> **DOCUMENT SEGMENT**:
The news was first reported by the Moravian Regional Library of Brno. That institution is also now linked to the great author’s legacy after back in April of this year, he decided to transfer his own personal archive consisting of some 4000 books and 25 boxes of handwritten notes.
The donation served as the basis of the creation of the Milan Kundera Library, which is part of the Moravian Library of Brno. And the city was chosen as the host of this important legacy because it was the birthplace of Mr Kundera.
Milan Kundera was born in the Moravian region’s main city – Brno – in 1929 in the family of a musicologist. graduated from the Grammar School in his hometown, after which he went to study in Prague. He then became famous in the Czech capital as a writer, with his first novel The Joke being made into a movie only two years after it was first published (1969).
In light of the Prague Spring events at the time and the brief political liberalization, which was quashed by the Communist bloc armies, he became famous as a critic of the totalitarian regime in Czechoslovakia.
This eventually led to his exile in France and to his being stripped of Czechoslovakian citizenship in 1979 (he regained Czech citizenship only in 2019). His fame only grew after his exile reaching a peak in the 1980s when his novel The Unbearable Lightness of Being was made into a film starring Daniel Day-Lewis and Juliette Binoche (in 1988).
Kundera was the recipient of the City of Brno Prize for 2004 and in 2009 he was awarded honorary citizenship of the city in recognition of his lifelong work.
In cooperation between the Moravian Regional Library and the city of Brno, a memorial place with a condolence book was created in the Milan Kundera Library, where people can come to express their condolences. Entry will also be allowed to people without a reader's card.

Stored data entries
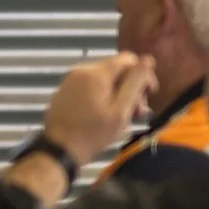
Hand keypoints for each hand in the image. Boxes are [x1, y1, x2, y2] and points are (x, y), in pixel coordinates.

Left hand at [41, 53, 157, 166]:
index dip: (143, 74)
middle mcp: (81, 70)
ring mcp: (71, 79)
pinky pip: (91, 86)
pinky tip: (106, 115)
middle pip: (116, 69)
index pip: (128, 59)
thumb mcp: (120, 110)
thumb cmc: (93, 133)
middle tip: (137, 112)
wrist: (59, 149)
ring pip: (104, 79)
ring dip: (118, 94)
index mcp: (96, 73)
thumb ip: (135, 83)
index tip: (149, 95)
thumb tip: (148, 59)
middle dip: (131, 88)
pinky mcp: (65, 90)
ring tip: (124, 117)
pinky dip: (103, 96)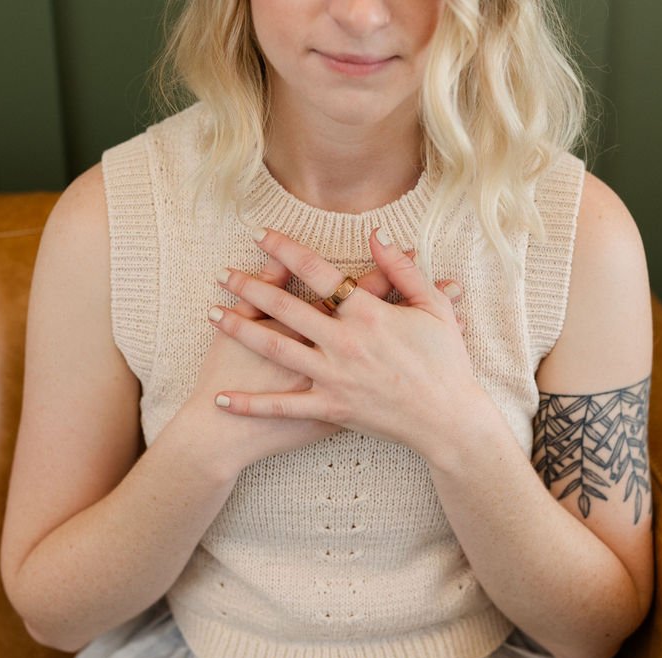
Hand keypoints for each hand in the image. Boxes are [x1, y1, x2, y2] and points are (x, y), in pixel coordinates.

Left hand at [206, 226, 477, 451]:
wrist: (449, 419)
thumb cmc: (446, 361)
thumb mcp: (432, 306)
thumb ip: (401, 269)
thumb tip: (377, 234)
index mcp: (368, 313)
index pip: (318, 273)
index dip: (285, 250)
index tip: (261, 236)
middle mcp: (344, 342)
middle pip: (285, 307)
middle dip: (250, 287)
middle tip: (223, 274)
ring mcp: (333, 377)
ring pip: (276, 348)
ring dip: (240, 330)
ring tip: (212, 314)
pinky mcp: (330, 408)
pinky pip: (283, 406)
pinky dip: (251, 404)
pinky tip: (221, 398)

> **WORK ITEM**:
According to the article about Milan Kundera, in what year did he regain Czech citizenship? These entries have no connection to the article about Milan Kundera.

> **RESULT FOR THIS EXERCISE**:
2019